Sunrise Senior Living is launching a 12-month trial in some of its U.K. communities, testing a type of dementia therapy that is gaining increasing recognition for effectiveness. The approach, if successful, could be integrated into the company’s memory care practices in the United States as well.
The trial is being conducted by the University of Exeter, which will train caregivers and clinicians in cognitive behavioral techniques. The caregivers will then work with Sunrise residents living with early stage dementia on goals the residents identify as most important to maintain their lifestyle. The UK Alzheimers Society is funding the trial. Sunrise is based in McLean, Virginia, and operates about 260 communities in the U.S. and about 60 across the U.K. and Canada.
As is the case in the United States and other countries worldwide, the U.K. is facing a stark challenge as its population ages. An estimated 850,000 people in the United Kingdom are believed to be living with a form of dementia. The risk of developing dementia in the UK increases from one in 14 over age 65, to one in six over age 80. Multiple studies have shown that cognitive rehabilitation therapy can help people suffering from dementia extend their quality of life and independence, and a growing number of senior living providers are participating in studies to determine how their residents can benefit from cognitive therapy.
“We’re looking into all sorts of clinical approaches to see if our residents can function longer,” Sunrise Senior Living UK Director of Memory Care Jackie Pool told Senior Housing News.
The program is an extension of a five-year trial the University of Exeter launched in 2012 to determine the effects of non-pharmacological techniques such as cognitive behavioral therapy versus standard pharmacological practices which are aimed more toward preventing or curing dementia. That study involved 480 people across the United Kingdom. Therapists entered the homes of half the patients and applied what they learned, while the other half continued with their ongoing regimen.
Pool trained the therapists for the initial study.
“We found there was evidence the cognitive techniques were effective,” she said.
Video for the brain
Caregivers will undergo immersive two-day training in cognitive rehabilitation and cognitive stimulation therapy. Cognitive rehabilitation identifies goals a patient wishes to achieve but cannot because of an impairment, through rehearsal and stimuli.
An example: a patient wishes to remember the names of grandchildren. Once a patient identifies a meaningful goal, the caregiver breaks it down into tiny segments and builds up a patient’s ability to remember. As the patient progresses, the caregiver will bring in additional approaches like elaborating on names and using visual stimuli, so the patient will connect that to the name. Eventually, the patient will be able to remember the name without the need for visual stimuli.
Cognitive rehabilitation sessions will last one hour per week.
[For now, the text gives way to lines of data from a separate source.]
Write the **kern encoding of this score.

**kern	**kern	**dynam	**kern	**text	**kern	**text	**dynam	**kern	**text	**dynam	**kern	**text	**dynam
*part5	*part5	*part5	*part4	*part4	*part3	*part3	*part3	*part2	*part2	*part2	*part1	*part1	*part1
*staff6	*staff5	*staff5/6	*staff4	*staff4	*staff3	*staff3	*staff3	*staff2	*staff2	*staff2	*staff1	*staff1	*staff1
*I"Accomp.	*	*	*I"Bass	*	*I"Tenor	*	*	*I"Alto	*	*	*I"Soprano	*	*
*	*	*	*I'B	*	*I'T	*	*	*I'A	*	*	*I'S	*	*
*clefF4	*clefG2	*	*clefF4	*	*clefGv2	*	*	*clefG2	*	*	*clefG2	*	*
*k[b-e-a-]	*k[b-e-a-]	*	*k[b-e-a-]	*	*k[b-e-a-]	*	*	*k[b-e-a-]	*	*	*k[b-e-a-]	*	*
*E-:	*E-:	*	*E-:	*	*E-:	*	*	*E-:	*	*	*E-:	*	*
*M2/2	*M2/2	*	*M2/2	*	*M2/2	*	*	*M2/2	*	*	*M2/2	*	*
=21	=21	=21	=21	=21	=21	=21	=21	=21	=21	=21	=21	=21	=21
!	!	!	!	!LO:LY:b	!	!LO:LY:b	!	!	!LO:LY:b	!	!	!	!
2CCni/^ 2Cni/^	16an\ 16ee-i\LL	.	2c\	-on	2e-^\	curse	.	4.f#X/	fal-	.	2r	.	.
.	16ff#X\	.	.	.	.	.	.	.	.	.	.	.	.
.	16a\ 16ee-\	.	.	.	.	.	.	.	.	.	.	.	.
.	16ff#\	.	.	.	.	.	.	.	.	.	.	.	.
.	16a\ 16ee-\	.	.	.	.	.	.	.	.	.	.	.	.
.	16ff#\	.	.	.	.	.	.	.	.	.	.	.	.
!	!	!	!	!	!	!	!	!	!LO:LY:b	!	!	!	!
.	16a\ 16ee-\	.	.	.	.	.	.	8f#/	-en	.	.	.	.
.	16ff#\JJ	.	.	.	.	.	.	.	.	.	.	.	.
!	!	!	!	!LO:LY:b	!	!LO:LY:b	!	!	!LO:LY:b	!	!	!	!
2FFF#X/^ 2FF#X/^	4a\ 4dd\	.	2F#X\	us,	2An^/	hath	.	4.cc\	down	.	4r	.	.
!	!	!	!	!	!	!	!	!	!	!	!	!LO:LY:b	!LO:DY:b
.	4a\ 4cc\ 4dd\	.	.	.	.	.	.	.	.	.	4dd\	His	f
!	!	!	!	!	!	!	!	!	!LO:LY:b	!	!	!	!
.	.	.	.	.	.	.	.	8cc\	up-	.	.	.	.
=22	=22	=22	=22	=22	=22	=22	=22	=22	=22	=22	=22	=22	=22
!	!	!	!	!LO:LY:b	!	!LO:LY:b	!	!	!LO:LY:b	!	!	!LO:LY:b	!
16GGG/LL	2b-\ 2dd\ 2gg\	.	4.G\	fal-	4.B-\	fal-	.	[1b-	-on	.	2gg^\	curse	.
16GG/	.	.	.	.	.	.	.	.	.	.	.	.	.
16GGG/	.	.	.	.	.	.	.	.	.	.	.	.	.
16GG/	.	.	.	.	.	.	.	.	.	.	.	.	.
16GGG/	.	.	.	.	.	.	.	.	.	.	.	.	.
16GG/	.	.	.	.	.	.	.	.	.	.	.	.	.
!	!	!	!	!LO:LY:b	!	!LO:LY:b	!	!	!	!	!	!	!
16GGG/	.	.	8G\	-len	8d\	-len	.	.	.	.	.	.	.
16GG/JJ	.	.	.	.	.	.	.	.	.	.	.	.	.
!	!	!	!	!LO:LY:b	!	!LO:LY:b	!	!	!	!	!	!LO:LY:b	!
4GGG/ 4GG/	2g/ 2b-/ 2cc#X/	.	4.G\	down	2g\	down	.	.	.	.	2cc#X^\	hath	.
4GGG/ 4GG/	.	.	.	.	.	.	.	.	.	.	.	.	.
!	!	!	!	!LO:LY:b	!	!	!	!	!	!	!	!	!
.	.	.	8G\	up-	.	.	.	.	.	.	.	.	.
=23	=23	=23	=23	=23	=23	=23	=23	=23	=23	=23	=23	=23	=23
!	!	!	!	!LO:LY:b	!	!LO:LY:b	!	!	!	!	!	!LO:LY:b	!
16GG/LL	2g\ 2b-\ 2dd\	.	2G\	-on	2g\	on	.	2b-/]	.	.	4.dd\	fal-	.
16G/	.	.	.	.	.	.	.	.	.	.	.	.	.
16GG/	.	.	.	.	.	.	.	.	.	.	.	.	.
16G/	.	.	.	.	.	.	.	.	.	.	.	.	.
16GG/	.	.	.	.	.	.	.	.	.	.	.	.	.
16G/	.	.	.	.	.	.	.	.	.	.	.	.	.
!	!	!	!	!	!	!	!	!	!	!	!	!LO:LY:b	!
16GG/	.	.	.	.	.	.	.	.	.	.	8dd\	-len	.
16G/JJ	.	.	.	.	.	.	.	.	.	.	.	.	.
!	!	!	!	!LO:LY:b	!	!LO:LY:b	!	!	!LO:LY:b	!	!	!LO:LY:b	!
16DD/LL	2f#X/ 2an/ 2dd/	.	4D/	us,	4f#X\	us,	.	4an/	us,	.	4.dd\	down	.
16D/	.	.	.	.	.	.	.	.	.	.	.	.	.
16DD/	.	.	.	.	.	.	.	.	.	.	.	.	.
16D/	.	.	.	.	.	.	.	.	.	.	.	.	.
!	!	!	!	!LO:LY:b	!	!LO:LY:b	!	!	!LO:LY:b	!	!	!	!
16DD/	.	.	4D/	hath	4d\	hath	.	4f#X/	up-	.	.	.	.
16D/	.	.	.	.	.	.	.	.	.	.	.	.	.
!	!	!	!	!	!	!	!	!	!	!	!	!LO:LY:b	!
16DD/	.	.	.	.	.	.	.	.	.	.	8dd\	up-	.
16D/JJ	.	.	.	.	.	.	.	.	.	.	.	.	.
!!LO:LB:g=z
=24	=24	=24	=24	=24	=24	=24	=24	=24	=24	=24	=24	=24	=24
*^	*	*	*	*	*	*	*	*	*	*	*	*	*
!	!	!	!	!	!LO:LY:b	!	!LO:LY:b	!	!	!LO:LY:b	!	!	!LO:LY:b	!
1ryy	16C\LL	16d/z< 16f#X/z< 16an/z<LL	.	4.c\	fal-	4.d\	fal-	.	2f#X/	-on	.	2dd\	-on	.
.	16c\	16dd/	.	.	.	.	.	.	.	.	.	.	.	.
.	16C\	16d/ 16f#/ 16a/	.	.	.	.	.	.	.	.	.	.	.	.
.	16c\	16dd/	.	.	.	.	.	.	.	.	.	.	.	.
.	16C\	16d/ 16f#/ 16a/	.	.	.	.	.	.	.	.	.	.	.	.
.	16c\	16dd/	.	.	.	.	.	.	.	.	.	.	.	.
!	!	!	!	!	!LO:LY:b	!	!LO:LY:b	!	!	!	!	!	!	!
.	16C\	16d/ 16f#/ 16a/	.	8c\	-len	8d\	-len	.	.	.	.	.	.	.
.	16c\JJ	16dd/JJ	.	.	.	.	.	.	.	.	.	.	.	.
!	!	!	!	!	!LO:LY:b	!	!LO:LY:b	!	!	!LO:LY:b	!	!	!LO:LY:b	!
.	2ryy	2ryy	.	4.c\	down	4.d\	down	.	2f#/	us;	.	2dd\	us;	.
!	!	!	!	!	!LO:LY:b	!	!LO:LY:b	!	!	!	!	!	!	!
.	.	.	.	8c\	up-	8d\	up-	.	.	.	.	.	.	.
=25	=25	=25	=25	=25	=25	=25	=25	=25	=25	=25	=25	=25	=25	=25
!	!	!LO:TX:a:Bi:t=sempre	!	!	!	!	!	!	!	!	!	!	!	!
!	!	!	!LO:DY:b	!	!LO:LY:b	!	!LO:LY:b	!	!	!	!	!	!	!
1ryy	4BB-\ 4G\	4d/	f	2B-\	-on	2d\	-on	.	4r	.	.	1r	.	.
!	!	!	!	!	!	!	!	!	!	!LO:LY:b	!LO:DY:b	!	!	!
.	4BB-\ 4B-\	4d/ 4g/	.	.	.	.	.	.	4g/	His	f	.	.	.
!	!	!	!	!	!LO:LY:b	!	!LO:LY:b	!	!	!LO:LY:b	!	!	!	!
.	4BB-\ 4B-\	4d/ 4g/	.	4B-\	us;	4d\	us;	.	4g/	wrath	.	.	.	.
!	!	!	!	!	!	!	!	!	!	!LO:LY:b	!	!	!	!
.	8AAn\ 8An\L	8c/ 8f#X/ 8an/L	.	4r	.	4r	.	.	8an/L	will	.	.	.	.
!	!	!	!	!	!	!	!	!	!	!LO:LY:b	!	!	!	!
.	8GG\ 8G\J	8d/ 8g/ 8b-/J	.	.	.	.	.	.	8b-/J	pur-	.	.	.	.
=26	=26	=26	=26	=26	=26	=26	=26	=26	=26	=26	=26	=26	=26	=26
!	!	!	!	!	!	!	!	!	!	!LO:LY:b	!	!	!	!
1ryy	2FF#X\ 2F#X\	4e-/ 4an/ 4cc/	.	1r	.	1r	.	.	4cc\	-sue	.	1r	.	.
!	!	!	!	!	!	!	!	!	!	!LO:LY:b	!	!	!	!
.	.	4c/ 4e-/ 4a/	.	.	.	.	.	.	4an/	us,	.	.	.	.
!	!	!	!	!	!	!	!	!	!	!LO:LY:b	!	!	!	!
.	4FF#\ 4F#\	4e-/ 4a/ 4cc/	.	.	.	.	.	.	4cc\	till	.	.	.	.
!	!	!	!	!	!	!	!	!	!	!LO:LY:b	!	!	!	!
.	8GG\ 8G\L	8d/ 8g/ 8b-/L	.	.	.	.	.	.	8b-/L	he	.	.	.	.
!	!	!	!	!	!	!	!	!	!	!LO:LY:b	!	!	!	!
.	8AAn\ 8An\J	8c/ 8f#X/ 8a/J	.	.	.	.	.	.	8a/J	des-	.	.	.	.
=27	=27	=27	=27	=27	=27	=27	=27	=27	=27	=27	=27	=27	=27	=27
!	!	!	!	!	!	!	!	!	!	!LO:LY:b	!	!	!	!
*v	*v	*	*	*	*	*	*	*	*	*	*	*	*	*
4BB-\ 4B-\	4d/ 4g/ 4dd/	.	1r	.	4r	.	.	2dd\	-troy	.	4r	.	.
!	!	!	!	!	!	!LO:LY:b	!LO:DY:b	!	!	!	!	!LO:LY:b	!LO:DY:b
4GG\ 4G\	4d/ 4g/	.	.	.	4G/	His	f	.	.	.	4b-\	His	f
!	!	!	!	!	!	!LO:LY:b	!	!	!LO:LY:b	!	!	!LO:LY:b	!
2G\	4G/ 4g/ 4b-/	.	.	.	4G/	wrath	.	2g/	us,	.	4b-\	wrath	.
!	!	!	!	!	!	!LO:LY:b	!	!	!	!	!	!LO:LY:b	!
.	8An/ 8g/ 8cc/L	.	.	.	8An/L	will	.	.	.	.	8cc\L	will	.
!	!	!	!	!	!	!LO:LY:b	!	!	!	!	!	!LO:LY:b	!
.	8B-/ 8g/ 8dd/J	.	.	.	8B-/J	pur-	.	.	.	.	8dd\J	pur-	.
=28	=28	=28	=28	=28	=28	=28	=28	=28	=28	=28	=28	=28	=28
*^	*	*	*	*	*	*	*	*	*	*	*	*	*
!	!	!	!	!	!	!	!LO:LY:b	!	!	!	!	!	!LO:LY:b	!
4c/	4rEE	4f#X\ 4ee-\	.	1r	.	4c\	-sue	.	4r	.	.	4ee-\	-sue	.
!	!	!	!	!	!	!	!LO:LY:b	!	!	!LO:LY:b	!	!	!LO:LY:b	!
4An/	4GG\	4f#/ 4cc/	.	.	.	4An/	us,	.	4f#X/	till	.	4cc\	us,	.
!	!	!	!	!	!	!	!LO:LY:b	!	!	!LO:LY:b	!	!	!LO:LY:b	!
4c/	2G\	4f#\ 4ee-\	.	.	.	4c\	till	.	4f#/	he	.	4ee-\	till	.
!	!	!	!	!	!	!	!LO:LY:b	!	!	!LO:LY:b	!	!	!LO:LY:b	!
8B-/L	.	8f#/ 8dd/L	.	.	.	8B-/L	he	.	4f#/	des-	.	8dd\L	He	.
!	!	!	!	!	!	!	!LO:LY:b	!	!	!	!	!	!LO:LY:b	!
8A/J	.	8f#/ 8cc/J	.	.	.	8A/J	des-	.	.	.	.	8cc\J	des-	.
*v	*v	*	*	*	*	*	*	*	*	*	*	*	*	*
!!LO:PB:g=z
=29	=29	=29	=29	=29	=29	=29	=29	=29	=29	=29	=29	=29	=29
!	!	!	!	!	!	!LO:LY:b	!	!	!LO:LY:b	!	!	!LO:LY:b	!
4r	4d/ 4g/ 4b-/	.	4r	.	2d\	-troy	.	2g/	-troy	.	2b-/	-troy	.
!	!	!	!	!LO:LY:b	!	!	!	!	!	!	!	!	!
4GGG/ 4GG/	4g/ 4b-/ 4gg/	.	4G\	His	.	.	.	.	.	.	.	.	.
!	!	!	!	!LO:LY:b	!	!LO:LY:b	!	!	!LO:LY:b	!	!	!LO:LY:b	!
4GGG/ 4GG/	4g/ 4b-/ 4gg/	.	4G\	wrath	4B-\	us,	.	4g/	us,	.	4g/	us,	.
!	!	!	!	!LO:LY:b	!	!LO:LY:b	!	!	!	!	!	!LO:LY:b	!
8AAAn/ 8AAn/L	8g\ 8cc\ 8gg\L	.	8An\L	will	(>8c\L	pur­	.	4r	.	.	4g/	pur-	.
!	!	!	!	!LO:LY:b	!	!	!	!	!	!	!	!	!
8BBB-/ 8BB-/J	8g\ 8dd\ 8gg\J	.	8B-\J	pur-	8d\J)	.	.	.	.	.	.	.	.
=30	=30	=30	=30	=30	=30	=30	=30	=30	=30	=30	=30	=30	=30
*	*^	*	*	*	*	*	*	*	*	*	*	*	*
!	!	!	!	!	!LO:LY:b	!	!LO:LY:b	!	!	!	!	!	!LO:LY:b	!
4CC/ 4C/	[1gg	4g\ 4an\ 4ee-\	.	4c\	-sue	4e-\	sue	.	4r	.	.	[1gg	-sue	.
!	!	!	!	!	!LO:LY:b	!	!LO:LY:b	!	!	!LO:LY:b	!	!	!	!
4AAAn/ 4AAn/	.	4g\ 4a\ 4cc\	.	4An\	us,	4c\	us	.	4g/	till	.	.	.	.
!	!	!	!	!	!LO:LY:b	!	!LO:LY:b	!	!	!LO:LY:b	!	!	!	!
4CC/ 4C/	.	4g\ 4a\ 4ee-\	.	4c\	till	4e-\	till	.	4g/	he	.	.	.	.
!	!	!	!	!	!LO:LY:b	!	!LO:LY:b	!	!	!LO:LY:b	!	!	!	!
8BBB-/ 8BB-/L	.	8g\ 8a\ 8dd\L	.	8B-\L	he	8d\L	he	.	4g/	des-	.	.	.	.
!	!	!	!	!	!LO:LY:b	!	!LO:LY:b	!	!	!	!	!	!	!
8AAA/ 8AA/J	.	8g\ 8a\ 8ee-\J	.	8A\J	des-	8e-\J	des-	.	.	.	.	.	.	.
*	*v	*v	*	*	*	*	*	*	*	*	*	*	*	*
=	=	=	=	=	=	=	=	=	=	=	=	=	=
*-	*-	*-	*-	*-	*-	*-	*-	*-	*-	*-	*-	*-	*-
Additionally, staff will be on call 24-7 to provide additional help.
Cognitive stimulation therapy is intended to energize and stimulate a patient’s brain to be as active as possible, in a group setting. These one-hour, twice-weekly sessions will use visual stimuli, like photos, to encourage patients to bring back memories and converse with each other. The sessions will be more energetic than individual sessions, with the theory being the more energized one gets, the higher one’s well being.
“One of the principles of cognitive therapy is building new pathways in the brain to replace the damaged neurons, using the way the brain works and how it categorizes information to link different areas of strength,” Pool said. “It’s ‘video for the brain.'”
Sunrise is one of 15 participants in the program, which also includes a mix of independent senior living groups and medical institutions. Pool is training practitioners in four groups and working with University of Exeter Professor Linda Clare, who will be in the unique position of serving as a conduit between groups on best practices, observations and sharing ideas for activities.
Four of Sunrise’s senior living facilities — Sunrise of Tettenhall, Sunrise of Eastbourne, Sunrise of Chorleywood and Sunrise of Edgbaston — will participate in the trial. As with the original trial, a control group will be used to compare the program’s effectiveness.
“We’ve partnered each home with a similar home that is doing traditional treatment, to compare data,” Pool said. “These homes have been selected by size and similarity of client group.”
As the trial progresses, Sunrise’s leadership board and a steering group for the program will receive quarterly updates, keeping them abreast of findings. By the end of the trial, Sunrise’s goal is to have cognitive therapy standard in all of its homes in the U.K., Pool said. There is a reason: Nearly 75% of Sunrise residents in assisted living suffer from some form of dementia.
“By providing the therapy, we hope to get them to stay longer before moving to reminiscent neighborhoods,” Pool said.
The therapy would complement Sunrise’s current initiatives to treat residents living with dementia like activity programs and pet therapy.
The cognitive therapy may even make its way to Sunrise communities in the United States.
“The different regulatory environments would not make it harder to implement this in the U.S.,” Pool said.